The cost of a overlap under marginal be or variable cost includes only the variable cost of making the harvest-home. The variable costs include adopt material, direct labour and variable overheads. Variable costs per unit nigh the marginal cost of making another unit of a product. Selling toll minus variable costs adds up to voice. Contribution is the amount of money available to cover the set(p) costs and afterwards to contribute to profit. The fixed costs be treated as period costs and are expensed in the period incurred.
Marginal costing can be used to assistant in decision making in the following component part: acceptance of a special order, dropping a product, wee or buy decision and to choose which product (mix) to put up when a limiting factor (resource) exists. The technique of marginal costing mainly concentrates on financial factors, for instance the partys objective to tap profit or to create wealth. But other non-financial or commercial implications with long depot character are for the most part ignored. If a company decides whether it should drop a product or not, it is necessary to consider commercial factors. If it stops producing a product because of its profitability, it might upset customers who have bought this product over years. And it whitethorn happen that they start buying their whole products from competitors. A company should not think immediately about dropping a product when the demand is too low, since it is short term persuasion to let thousands of customers go away. It should rather think about colossal the demand. Further on, the product to be dropped may be a complementary one to another product made by the company. The problems of scarse resources can be compared with those of dropping a product. If an enterprise decides to chance on an optimum product mix (=profit maximising product mix), it might be in the position of not having complete resources to make a product with a light contribution. The equivalent effects of dropping a product could be a consequence. The acceptance of an order might depend on non-financial factors as well. The firm should consider if it could sell the products itself under another (low cost) label.

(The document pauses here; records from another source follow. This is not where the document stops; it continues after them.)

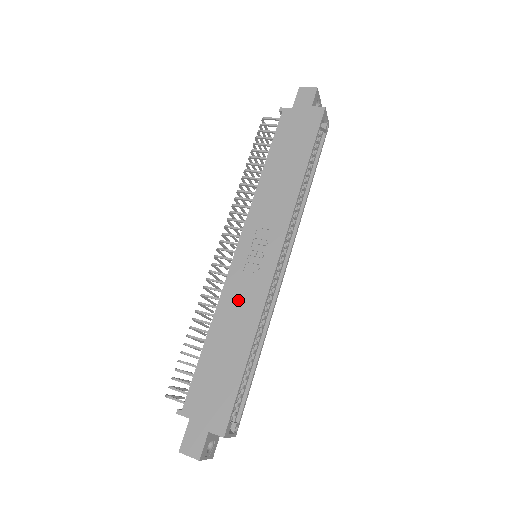
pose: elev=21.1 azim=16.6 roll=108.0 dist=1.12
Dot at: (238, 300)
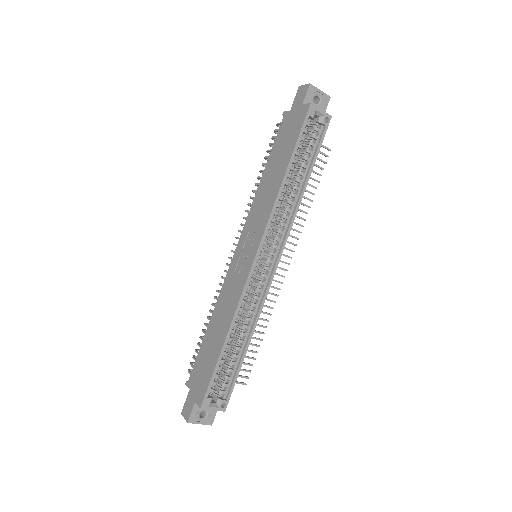
Dot at: (227, 296)
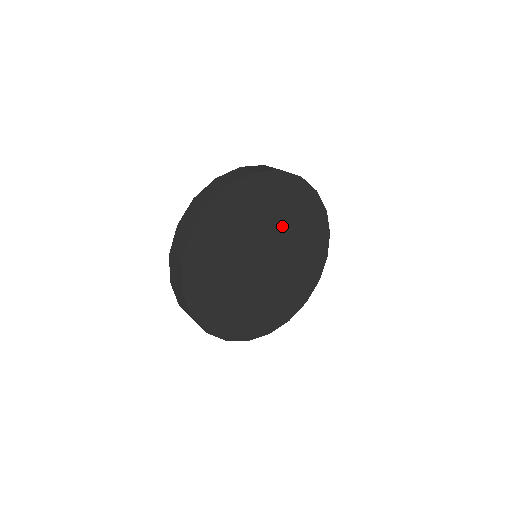
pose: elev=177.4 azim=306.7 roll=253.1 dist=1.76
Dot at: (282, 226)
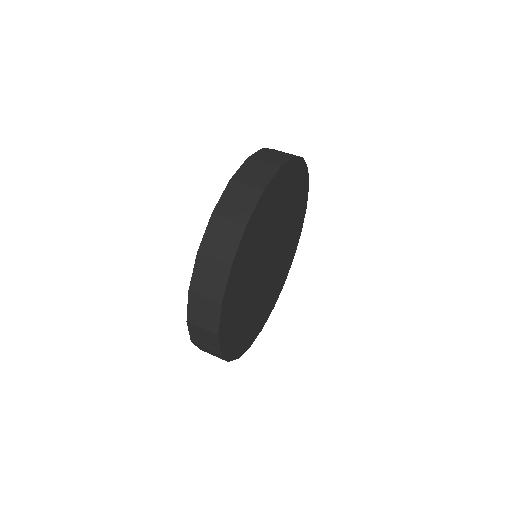
Dot at: (286, 239)
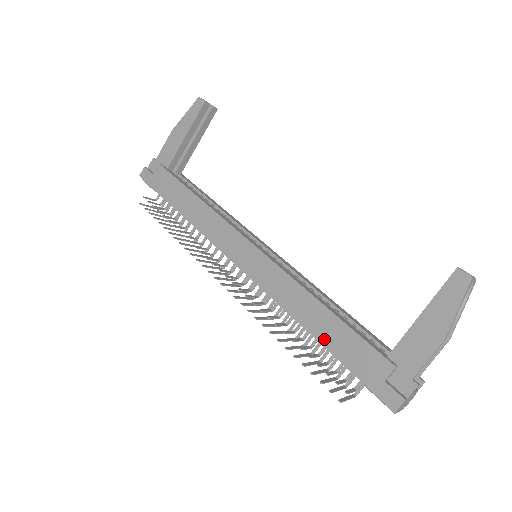
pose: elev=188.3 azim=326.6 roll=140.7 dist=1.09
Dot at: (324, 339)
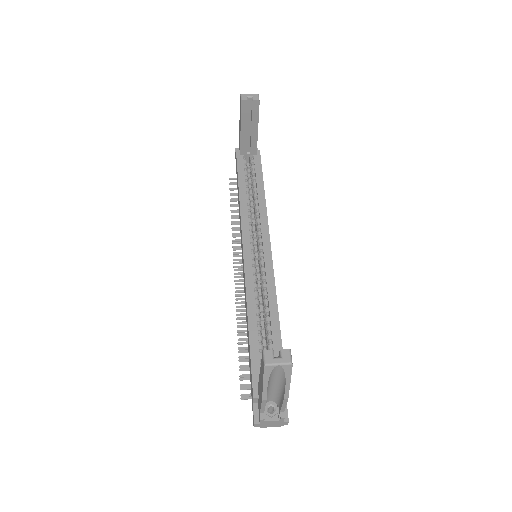
Dot at: (248, 349)
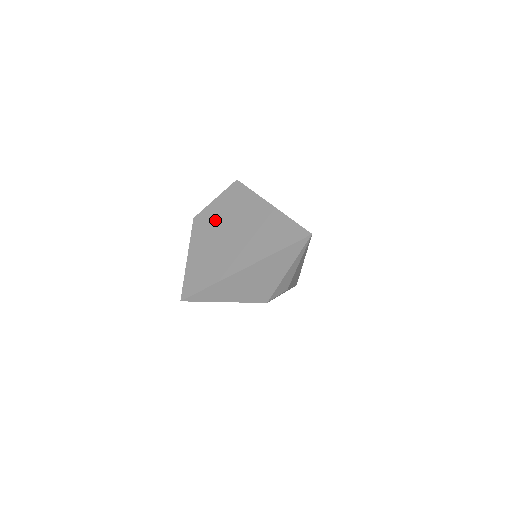
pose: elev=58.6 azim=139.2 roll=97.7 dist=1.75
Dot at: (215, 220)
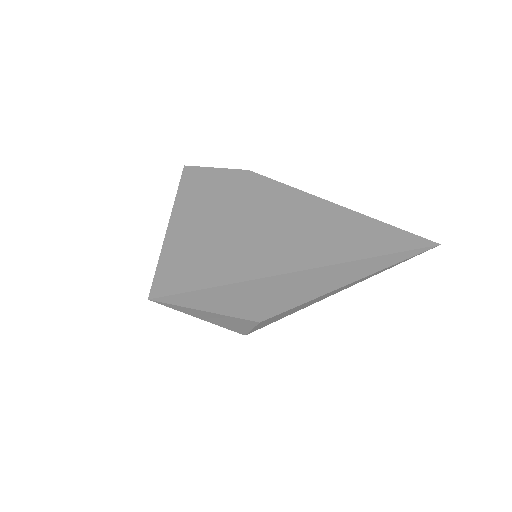
Dot at: occluded
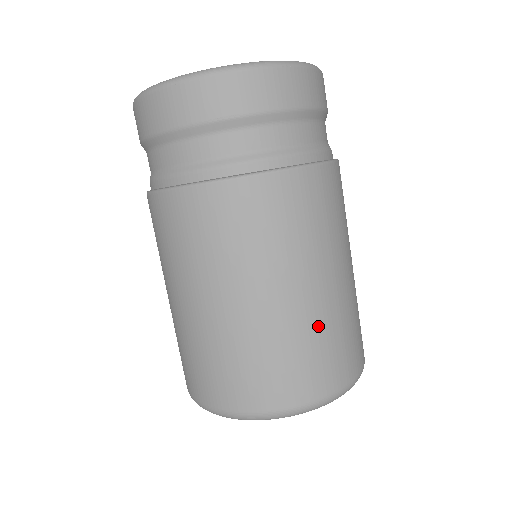
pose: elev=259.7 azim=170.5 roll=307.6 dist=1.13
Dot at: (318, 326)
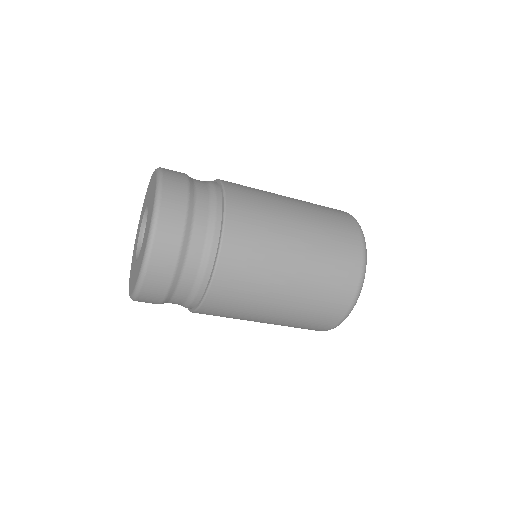
Dot at: (304, 308)
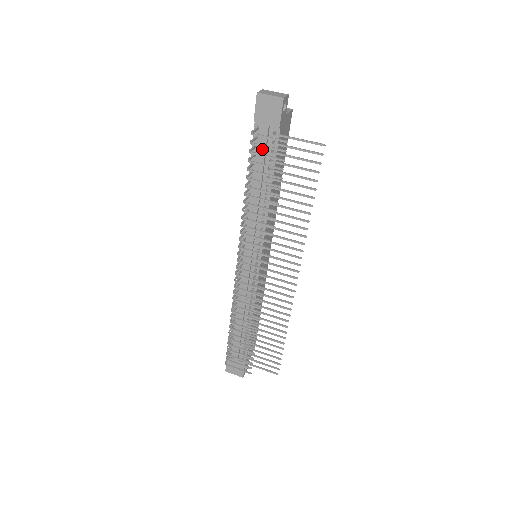
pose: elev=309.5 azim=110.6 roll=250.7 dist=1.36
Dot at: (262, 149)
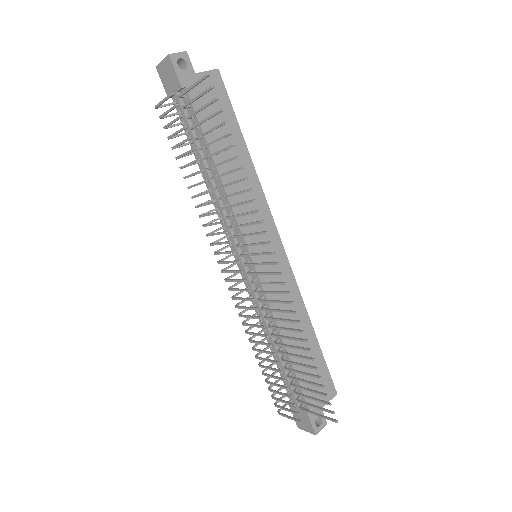
Dot at: (185, 122)
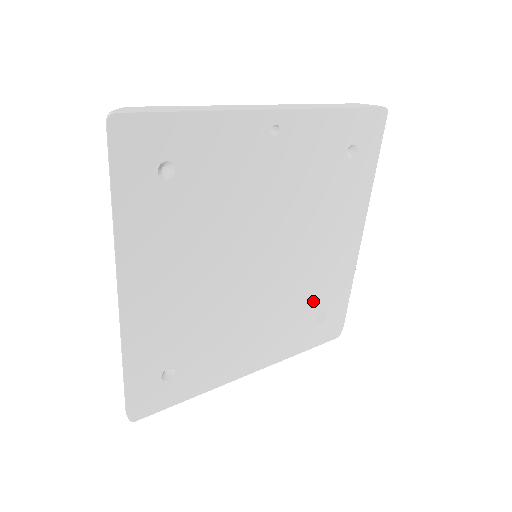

furthermore a company must make up attention to its price in the primary market because the orderer might offer the product either for a higher or lower price. Make or buy decisions are difficult because outsourcing unceasingly jeopardizes the jobs of those currently working for the company and the fibre of the job to be done. The firms image and thereby its sales are put in danger, if it makes frivolous redundancies. Moreover, the company has to make sure that it gets the same quality of output for less money to justify the outsourcing.
In my opinion it is professedly that marginal costing ignores other relevant commercial factors. The contribution of a product on its own should not be decisive and is short term thinking. A company has to pay attention to customers, public and competitors as well. A long term strategy including financial and non-financial factors should be established to ensure a profitable and sustainable performance.